HUNGER AND WAR IN YEMEN
More than Half of Yemeni Population Likely to Face Acute Food Insecurity by Mid-2021: UN Agencies
Peoples Dispatch | December 04, 2020
More than half of Yemen’s population is on the verge of starvation and likely to face acute food insecurity by mid-2021 if urgent steps are not taken by the world community to end the war in the country and provide humanitarian relief. This was revealed by a new report jointly released by the World Food Programme, UNICEF, and the Food and Agriculture Organization (FAO) on Thursday, December 3.
According to the UN Integrated Food Security Phase Classification (IPC), 45% of the Yemeni population is already suffering from high levels of acute food insecurity. This is expected to rise to 54%, or 16.2 million people, by mid-2021. Around 16,500 people are currently also facing famine-like conditions. If food aid is not increased, this number may triple to more than 45,000 by the middle of next year. The total number of Yemenis poised to face the “emergency phase” of food insecurity is expected to increase from the current 3.6 million to 5 million in this period.
Commenting on the report, Qu Dongyu, FAO’s director general, said that while it is imperative under the current circumstances to maintain the flow of food, “this cycle cannot continue. Yemen needs a cessation of conflict, which is the primary driver of food insecurity in the country.”
In recent months, the UN’s humanitarian aid agency in Yemen has complained about a lack of sufficient funds due to most of the Arab countries failing to contribute their share. According to UN humanitarian chief Mark Lowcock, of the required USD 3.4 million for 2020, they had received only USD 1.5 million till last month, amounting to only 45% of the total funds required to keep up the humanitarian aid in Yemen.

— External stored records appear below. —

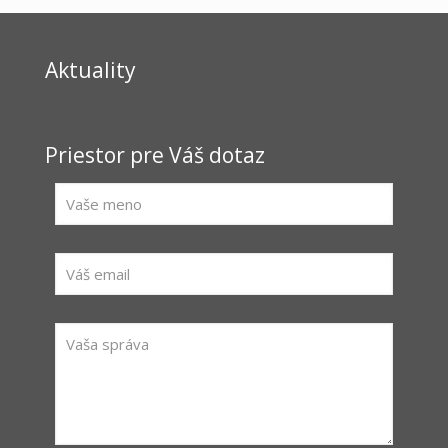
Aktuality
Priestor pre Váš dotaz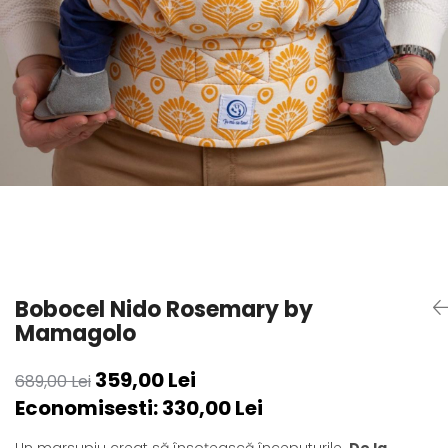
Bobocel Nido Rosemary by
Mamagolo
359,00 Lei
689,00 Lei
Economisesti:
330,00
Lei
Un marsupiu creat să însoțească începuturile.
De la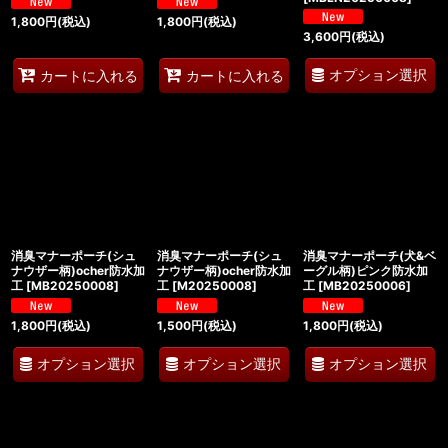
1,800
円
(税込)
1,800
円
(税込)
3,600
円
(税込)
オプション選択
カートに入れる
カートに入れる
消臭マナーポーチ(シュ
消臭マナーポーチ(シュ
消臭マナーポーチ(犬&ベ
ナウザー柄)ocher防水加
ナウザー柄)ocher防水加
ーグル柄)ピンク防水加
工
[
MB20250008
]
工
[
M20250008
]
工
[
MB20250006
]
1,800
円
(税込)
1,500
円
(税込)
1,800
円
(税込)
オプション選択
オプション選択
オプション選択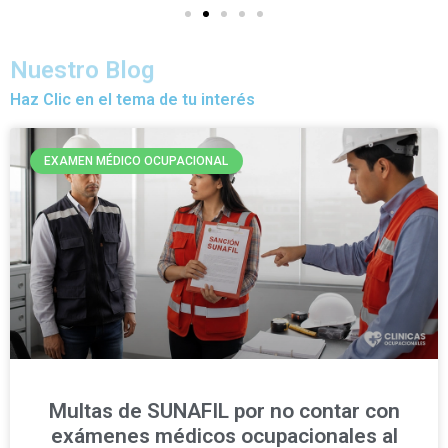
Nuestro Blog
Haz Clic en el tema de tu interés
EXAMEN MÉDICO OCUPACIONAL
Multas de SUNAFIL por no contar con
exámenes médicos ocupacionales al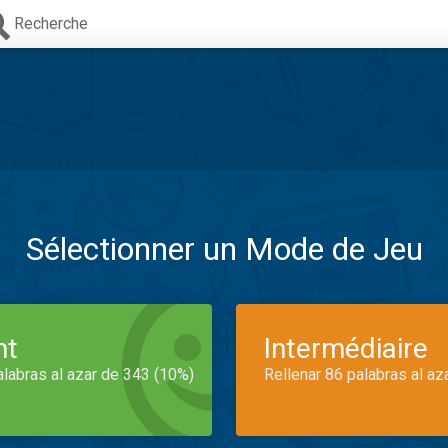
Recherche
Sélectionner un Mode de Jeu
nt
Intermédiaire
alabras al azar de 343 (10%)
Rellenar 86 palabras al az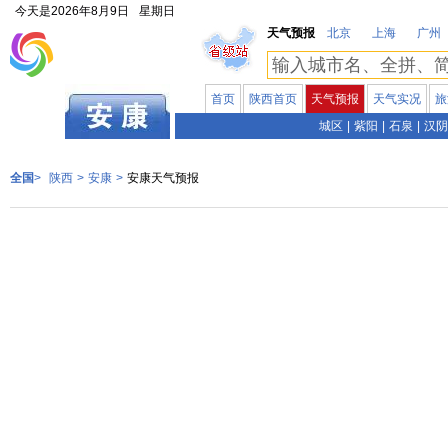
今天是
2026年8月9日
星期日
天气预报
北京
上海
广州
首页
陕西首页
天气预报
天气实况
旅
陕西
城区
|
紫阳
|
石泉
|
汉阴
全国
>
陕西
>
安康
>
安康天气预报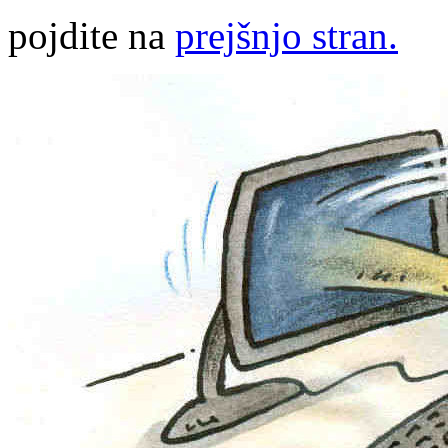
pojdite na
prejšnjo stran.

The war in Yemen started in 2015 when the Saudi Arabia-led coalition forces launched airstrikes and imposed a strict land and sea blockade in support of the Yemeni government of Abdrabbuh Masour Hadi, which was dislodged by the Ansarallah or Houthi forces who captured the capital, Sana, in 2014. The Hadi regime was accused of being mired in corruption. The coalition’s actions led to massive destruction of the country’s infrastructure and prevented the flow of food and medicine supplies. The war which continues in its fifth year has killed hundreds of thousands and pushed millions of Yemenis on the verge of starvation and death, creating what the UN describes as the “world’s worst humanitarian crisis of the century”.